--- DATA FOR THE TASK Enclosed Below ---

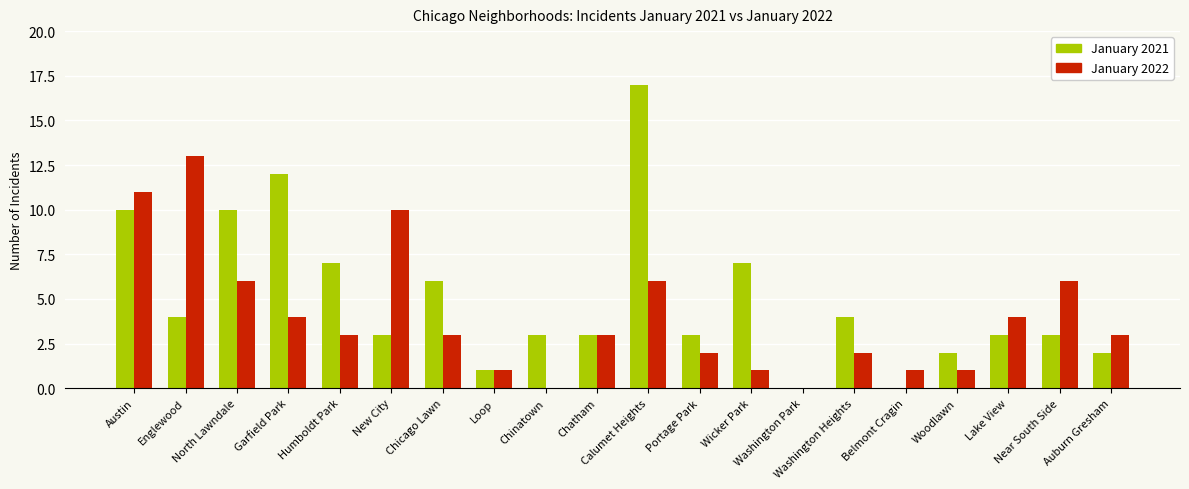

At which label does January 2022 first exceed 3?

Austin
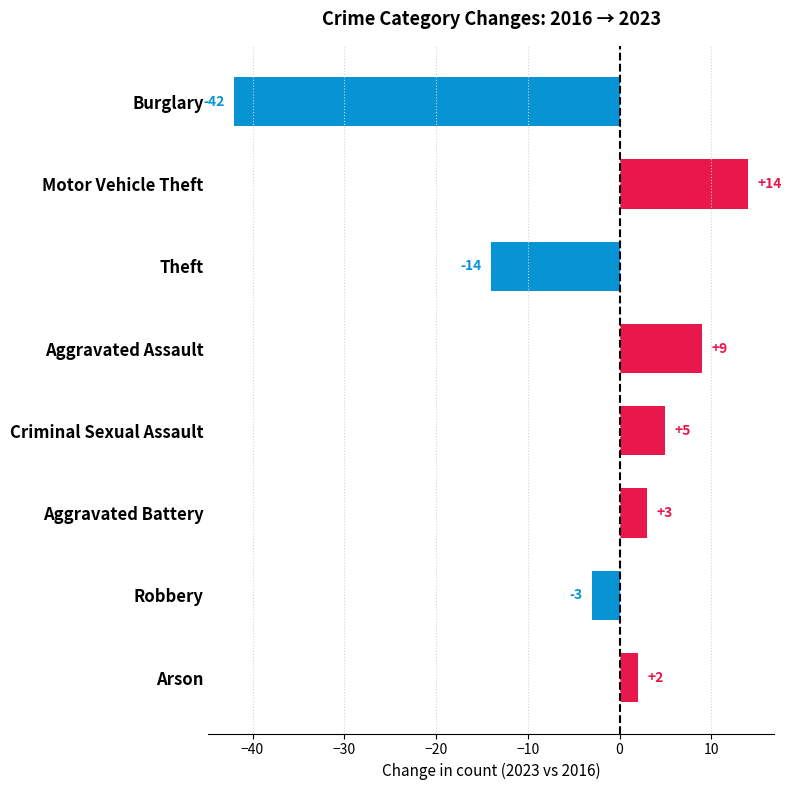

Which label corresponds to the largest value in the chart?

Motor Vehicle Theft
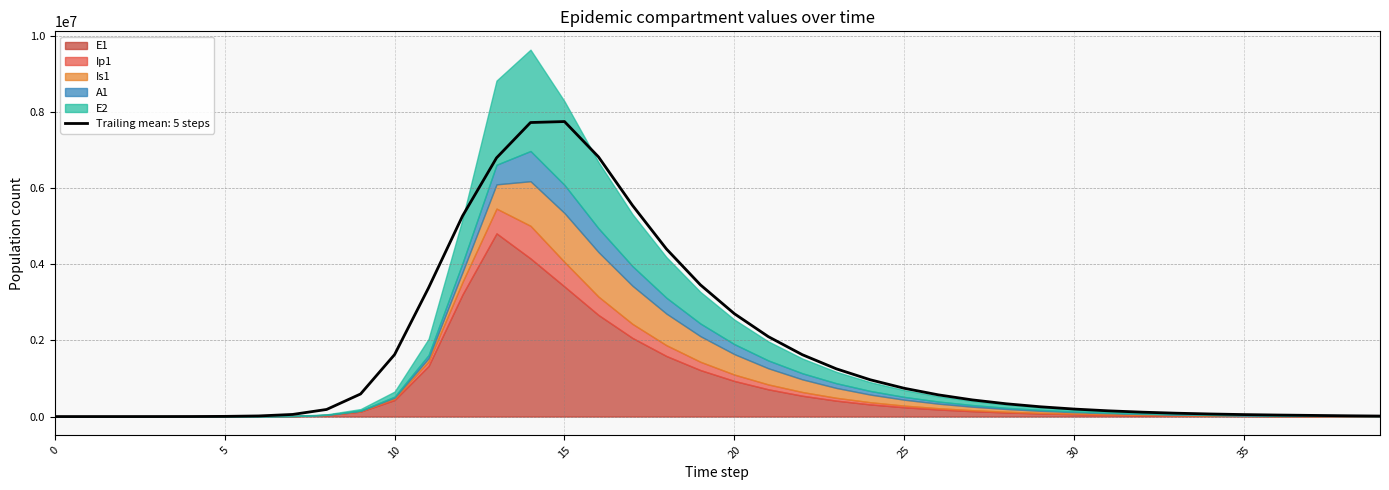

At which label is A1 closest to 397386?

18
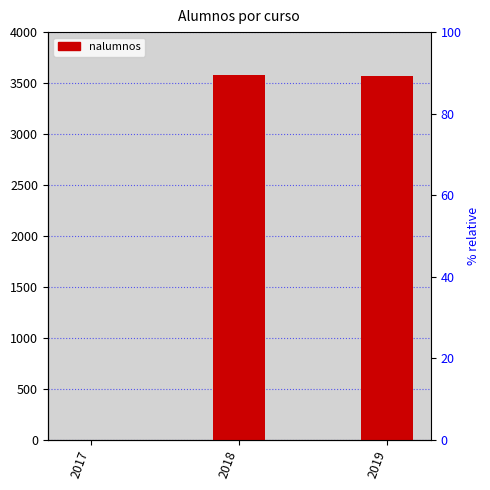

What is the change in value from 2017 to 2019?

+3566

--- End of Enclosed DATA FOR THE TASK ---

PROBLEM:
Pick out each line of the records above that contains the word "value".

RESPONSE TO THE EXERCISE:
Which label corresponds to the largest value in the chart?
What is the change in value from 2017 to 2019?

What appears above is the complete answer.